• EXTRACT PROVIDED:
▼
Pathology Foundation Models

Feb 27, 2025

Pathology Foundation Models (Pathology FMs) are a powerful tool for generating informative image embeddings from histology images (whole slide images or WSI). These embeddings can be used for various downstream tasks, including classification, segmentation, and object detection.

Since WSIs are very large and can easily exceed $\sim\frac{10\text{ mm}}{0.5\text{ µm}/\text{px}} = \small{20{,}000\text{ px}}$ per dimension, they are typically divided into smaller patches (called tiles). The tiles are passed through the FM to generate tile embeddings, which can then be aggregated depending on the target application.

In our first work, Towards large-scale training of pathology foundation models, we developed a scalable framework for training pathology FMs with streaming tiles cropped from original WSIs. We also investigated how the FM performance scales with the amount of training data.

In this project, we trained state-of-the-art level FMs using open-access data such as TCGA, GTEx, and CPTAC, as well as whole slide images from the Netherlands Cancer Institute:

TCGA – 12k WSIs
GTEx – 25k WSIs
CPTAC – 7k WSIs
NKI-80k – 80k WSIs

In our latest work, Training state-of-the-art pathology foundation models with orders of magnitude less data, we further improved the training workflow and showed that it is possible to train pathology FMs that match or exceed the performance of today’s best models with even up to ${\sim}100\times$ less data.

Key findings

In short, we have shown that:

All recent pathology FMs are close, and even 12k TCGA WSIs are enough to outperform most of them: Even our model trained just on TCGA (12k WSIs) is on par with Virchow2, one of the strongest publicly available pathology FMs, despite using $256{\times}$ less data;
We also explored various post-training techniques and demonstrated the potential of fine-tuning on high-resolution images for further boosting the FMs;
Finally, our best FM trained on 92k WSIs (TCGA + NKI-80k) and fine-tuned on high-resolution tiles demonstrated an average top-1 performance on a wide range of downstream tasks.

This suggests that scale isn’t everything – even relatively small datasets can yield impressive outcomes.

Moreover, another view on these results would be to interpret it as if the current self-supervised learning methods (e.g., DINOv2) may not fully capitalize on extremely large datasets, extracting mostly the information already present in relatively small datasets.
▲
• DATA UNDER STUDY:
▼
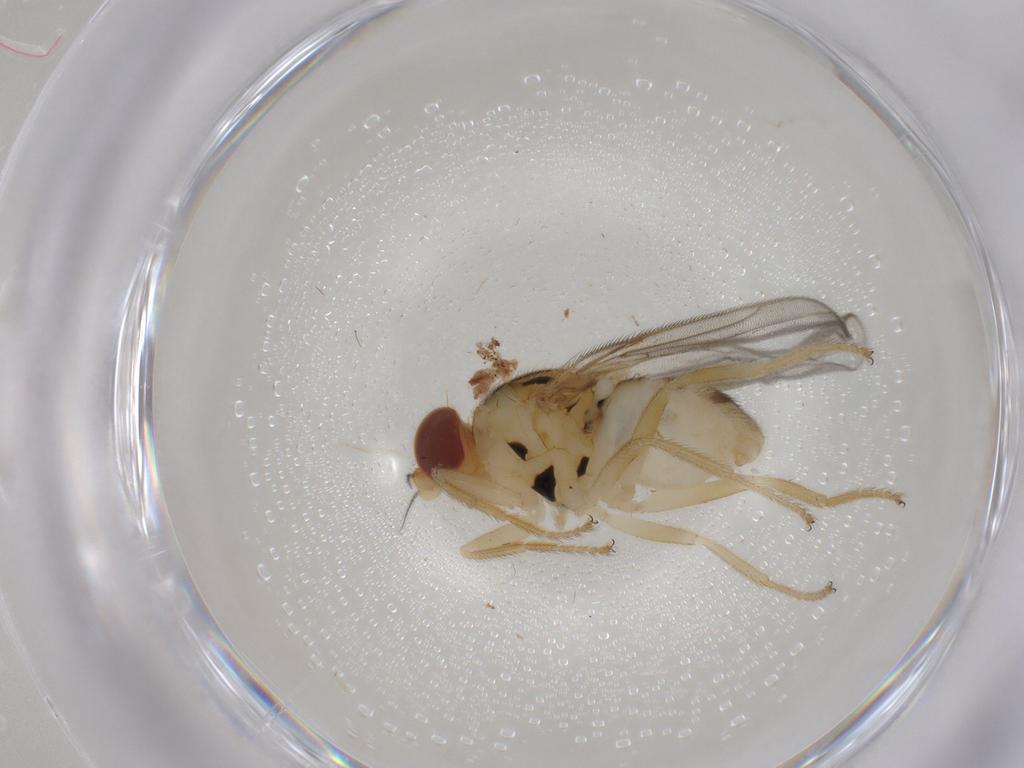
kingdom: Animalia
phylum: Arthropoda
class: Insecta
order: Diptera
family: Chloropidae
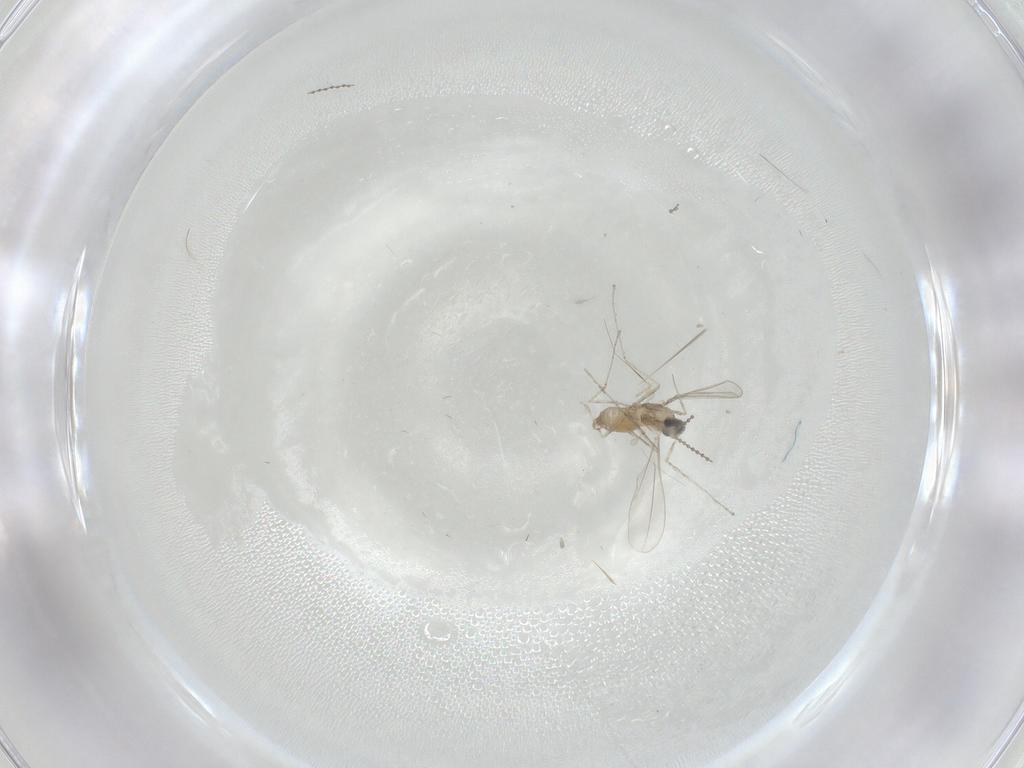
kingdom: Animalia
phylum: Arthropoda
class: Insecta
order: Diptera
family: Cecidomyiidae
▲
Reproduce word for word the stretch from "Pathology Foundation Models (Pathology" through "the target application." in the text on pathology foundation models.

• RESPONSE BELOW:
Pathology Foundation Models (Pathology FMs) are a powerful tool for generating informative image embeddings from histology images (whole slide images or WSI). These embeddings can be used for various downstream tasks, including classification, segmentation, and object detection.

Since WSIs are very large and can easily exceed $\sim\frac{10\text{ mm}}{0.5\text{ µm}/\text{px}} = \small{20{,}000\text{ px}}$ per dimension, they are typically divided into smaller patches (called tiles). The tiles are passed through the FM to generate tile embeddings, which can then be aggregated depending on the target application.